Arguably the advent of the importance of social media is taking up some of the slack too (I include streaming and playlist media like Spotify and Youtube in that group) we now follow each other, we now are all broadcasters with listeners  and we all have the opportunity to share great content with growing numbers of people as and when we come across it from other friends and family posts and playlists and yes radio shows.

However personally I’m an old school radio man!  I found my thrill (Blueberry Hill and others) listening covertly to pirate radio undercover of my bed sheets when I was supposed to be asleep. The thrill of hearing my favourite tracks forced through a radio speaker will never leave me, and hearing a friend or local band I love being broadcast on a favourite show is still the holy grail of listening to this pilgrim. I would argue even now that Radio is still very important to building and maintaining a career in music and still essential in all aspects at every level of that old fashion concept of “breaking an artist” although other media can be more successful now providing the spark that starts the fire that sets the heather on fire radio remains the oxygen that fans the flames!
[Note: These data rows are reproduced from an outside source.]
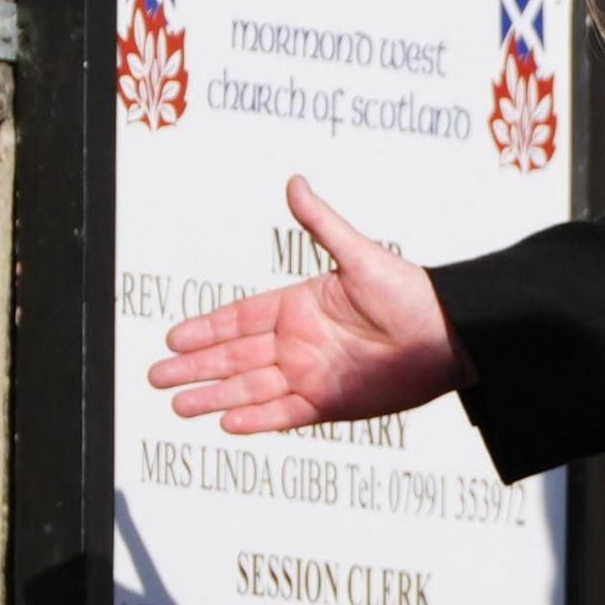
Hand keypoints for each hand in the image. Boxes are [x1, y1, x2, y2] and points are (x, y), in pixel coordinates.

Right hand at [148, 176, 468, 433]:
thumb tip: (295, 181)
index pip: (239, 319)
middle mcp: (299, 343)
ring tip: (178, 404)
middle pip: (234, 357)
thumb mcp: (358, 255)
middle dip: (196, 367)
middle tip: (157, 377)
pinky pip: (284, 413)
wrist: (448, 335)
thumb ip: (321, 223)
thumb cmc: (409, 292)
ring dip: (215, 396)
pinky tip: (226, 423)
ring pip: (251, 388)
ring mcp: (312, 375)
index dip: (205, 329)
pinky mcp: (329, 403)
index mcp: (300, 306)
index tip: (172, 338)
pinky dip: (256, 419)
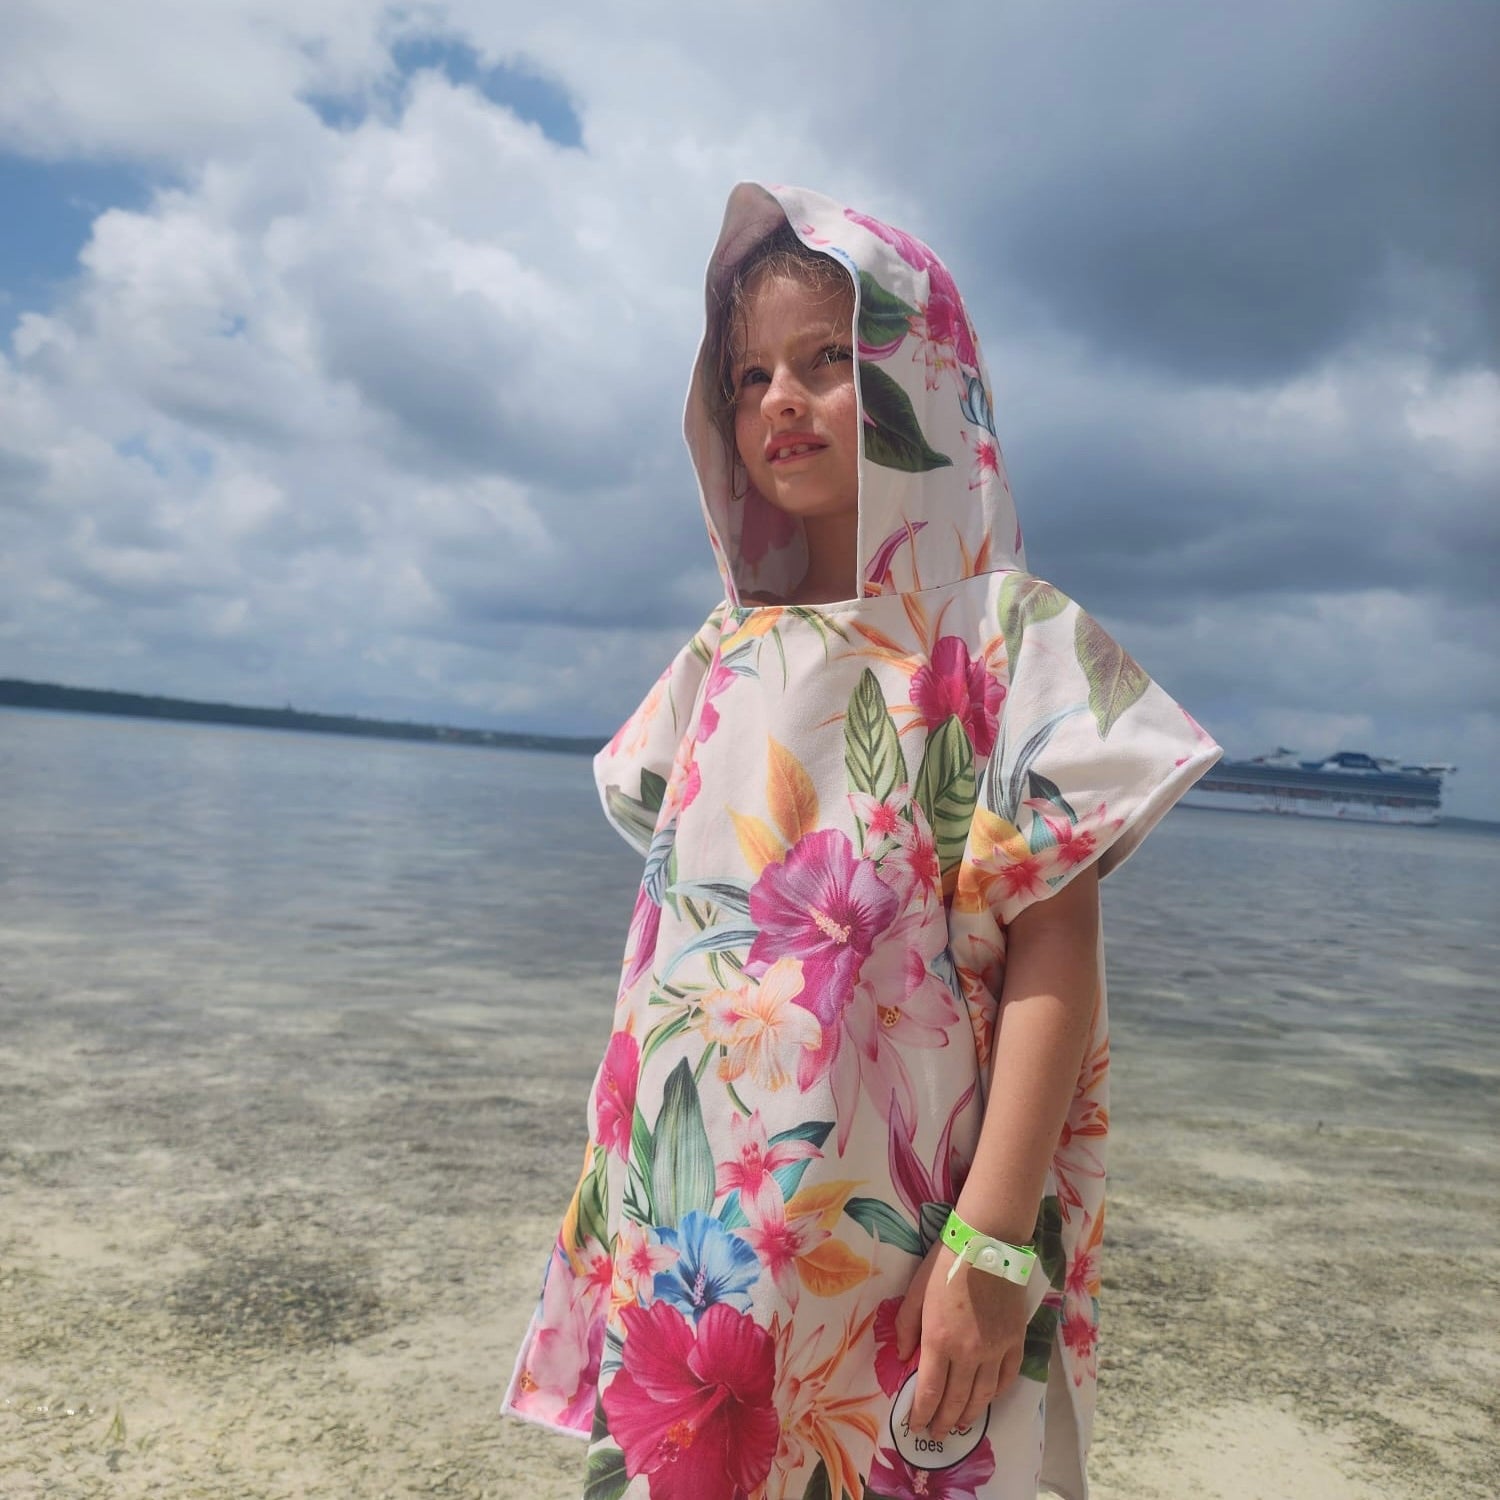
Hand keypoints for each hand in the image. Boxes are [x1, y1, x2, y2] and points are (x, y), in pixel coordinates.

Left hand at [894, 1239, 1028, 1438]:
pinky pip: (1007, 1378)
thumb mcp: (914, 1293)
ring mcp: (995, 1350)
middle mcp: (968, 1353)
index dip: (921, 1414)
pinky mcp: (1015, 1341)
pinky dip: (996, 1394)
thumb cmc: (945, 1264)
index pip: (929, 1392)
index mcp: (938, 1341)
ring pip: (982, 1396)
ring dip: (970, 1415)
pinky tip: (988, 1400)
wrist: (987, 1244)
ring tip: (960, 1425)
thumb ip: (906, 1328)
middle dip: (943, 1421)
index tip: (915, 1426)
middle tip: (936, 1433)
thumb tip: (903, 1358)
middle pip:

So many community radios are coming on line now it’s a full time job for a publicist just keeping up. Most aren’t even considering going to FM with all its red tape, expense and outrageous regulation and why do they need to as everything now is accessibility via phone and media aps on any form of radio appliance via blue tooth?  

The biggest positive sign of this revolution and its collective successful, is that main stream radio are making lip service at least to getting back to local community driven radio, with even The BBC’s high heed yin Lord Hall promising the corporation would reinvest in BBC Local Radio to make it in his own words  ‘even more local and more creative’. The glad upshot being some of the old guard presenters are getting their shows and autonomy over them back.

It remains to be seen if this is too little too late and just an effort to close the gate after the stampeding heard have bolted. If it results in more new music being played and more fan driven radio reaching more discerning ears then it’s all to the good.

Basically, to conclude, my advice remains, support your local venue (organise the occasional house concert for your favourite artists) buy CD’s at gigs and get your Christmas presents from the merch desk, buy a ticket for your local festival, come out meet your friends and find new artists live together with a nice locally brewed beer in hand and tune into your local dee jay for info on all of that and who is performing locally.  Oh and please do send us the music and the information we all need to keep us all current and real.

Furthermore don’t forget to enjoy your music humans, it’s so important in these dangerous disenfranchise times and is and will remain the social glue and our best antidote to the poisons infecting society in these dark times. It’s that important people!

Oh and be kind to each other doing it!

Fraternally yours, thanks for listening.